Thursday, May 15, 2008

More Ainsley Dance Video

Ainsley had her first dance recital last night. I apolgise for the quality of the video but dark theatre + cell phone + stage light pointing at me = crappy video.

Ainsley is the fourth from the left once they all get on stage.


Friday, May 2, 2008

Yeah, It's the Image that We're Worried About

In what must be a bid to prove that he is Dubya 2.0, Steven Harper has commented on the Dead Ducks controversy.

There have been some idiotic comments from Syncrude so far. Ed Stelmach even went down the you're only showing the bad stuff about the tar sands route. But our (yours 'cause I sure as hell didn't vote for the little fascist) illustrious Prime Minister has reached a new level of ridiculousness.

His comment today was "tragedy hurts Canada's environmental image". Respectfully Mr. Prime Minister, the tragedy doesn't hurt Canada's environmental image. We are the third largest producer of CO2 per capita world wide. We consume water faster than anybody outside the US. Until recently the Great Lakes were toxic. We already have a poor environmental image. The tragedy doesn't hurt it any more. What the tragedy hurts... is DUCKS!!!

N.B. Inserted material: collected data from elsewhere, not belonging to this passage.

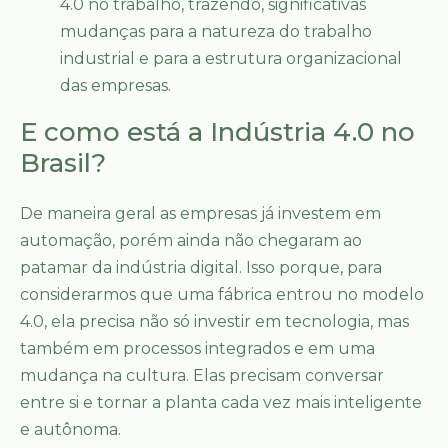
4.0 no trabalho, trazendo, significativas
mudanças para a natureza do trabalho
industrial e para a estrutura organizacional
das empresas.
E como está a Indústria 4.0 no
Brasil?
De maneira geral as empresas já investem em
automação, porém ainda não chegaram ao
patamar da indústria digital. Isso porque, para
considerarmos que uma fábrica entrou no modelo
4.0, ela precisa não só investir em tecnologia, mas
também em processos integrados e em uma
mudança na cultura. Elas precisam conversar
entre si e tornar a planta cada vez mais inteligente
e autônoma.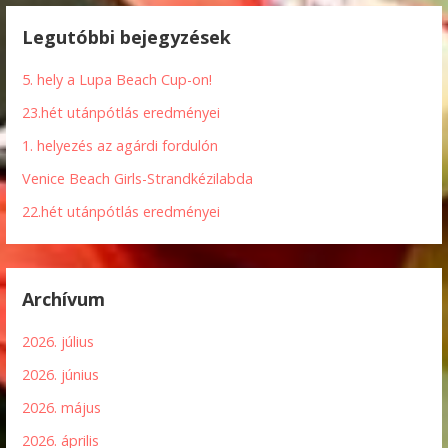
Legutóbbi bejegyzések
5. hely a Lupa Beach Cup-on!
23.hét utánpótlás eredményei
1. helyezés az agárdi fordulón
Venice Beach Girls-Strandkézilabda
22.hét utánpótlás eredményei
Archívum
2026. július
2026. június
2026. május
2026. április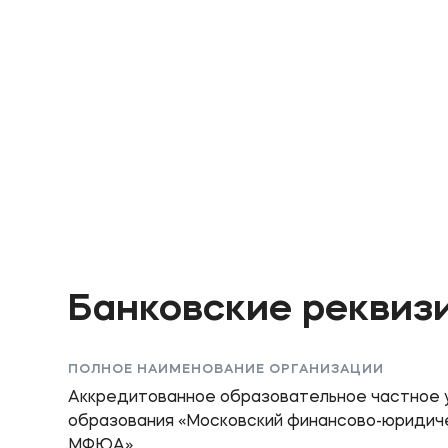
Банковские реквиз
ПОЛНОЕ НАИМЕНОВАНИЕ ОРГАНИЗАЦИИ
Аккредитованное образовательное частное
образования «Московский финансово-юридич
МФЮА»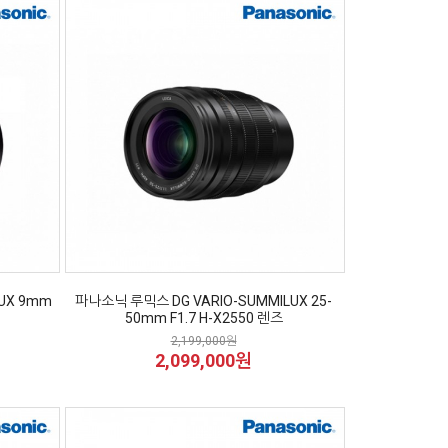
UX 9mm
파나소닉 루믹스 DG VARIO-SUMMILUX 25-
50mm F1.7 H-X2550 렌즈
2,199,000원
2,099,000원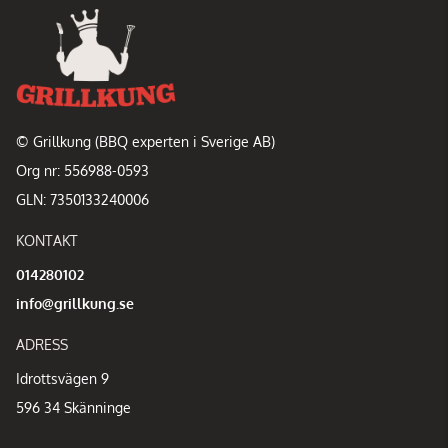
© Grillkung (BBQ experten i Sverige AB)
Org nr: 556988-0593
GLN: 7350133240006
KONTAKT
014280102
info@grillkung.se
ADRESS
Idrottsvägen 9
596 34 Skänninge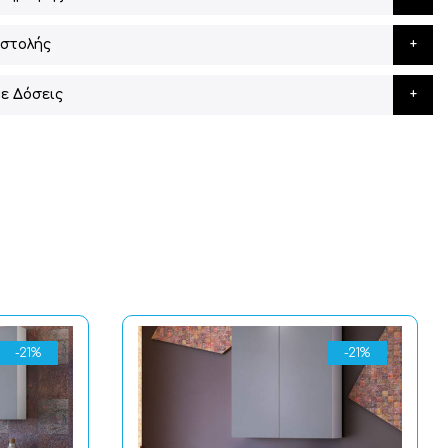
στολής
ε Δόσεις
-21%
-21%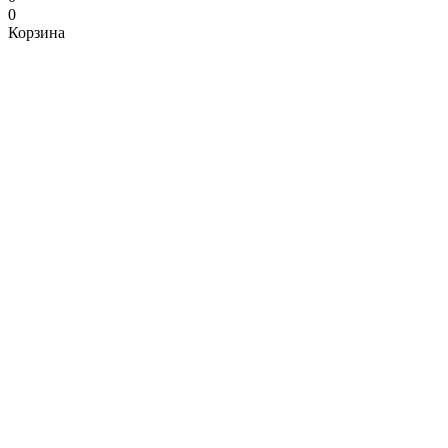
0
Корзина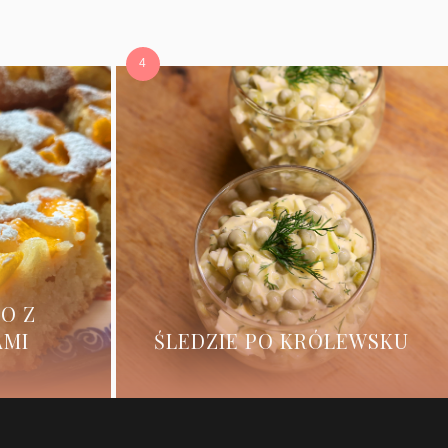
O Z
AMI
ŚLEDZIE PO KRÓLEWSKU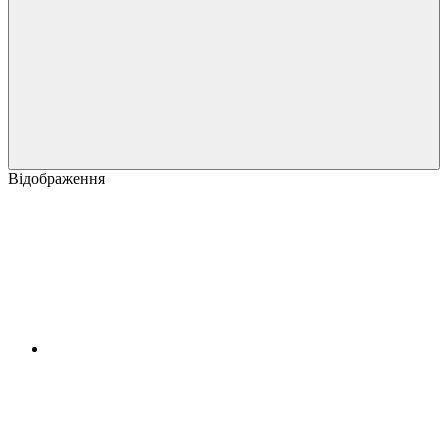
Відображення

Specifically, it hurt or rather killed, over 500 of the little buggers and he's worried about how the tragedy affects our environmental image.

This is the same guy that said stories of prisoners in Afghanistan being tortured under the auspices of NATO were hurting Canada's and NATO's credibility. That may well be sir, but actually torturing people hurts people. There's a reason why torture is illegal under international law and it has nothing to do with the optics of subjecting a person to horrendous amounts of physical and emotional trauma. It has to do with actually subjecting a person to horrendous amounts of physical and emotional trauma.

The same thing goes for the ducks. Having appropriate environmental protection laws is not about showing the world that Canada is a happy, green nation. Having those laws is supposed to actually protect animals, plants, water and air.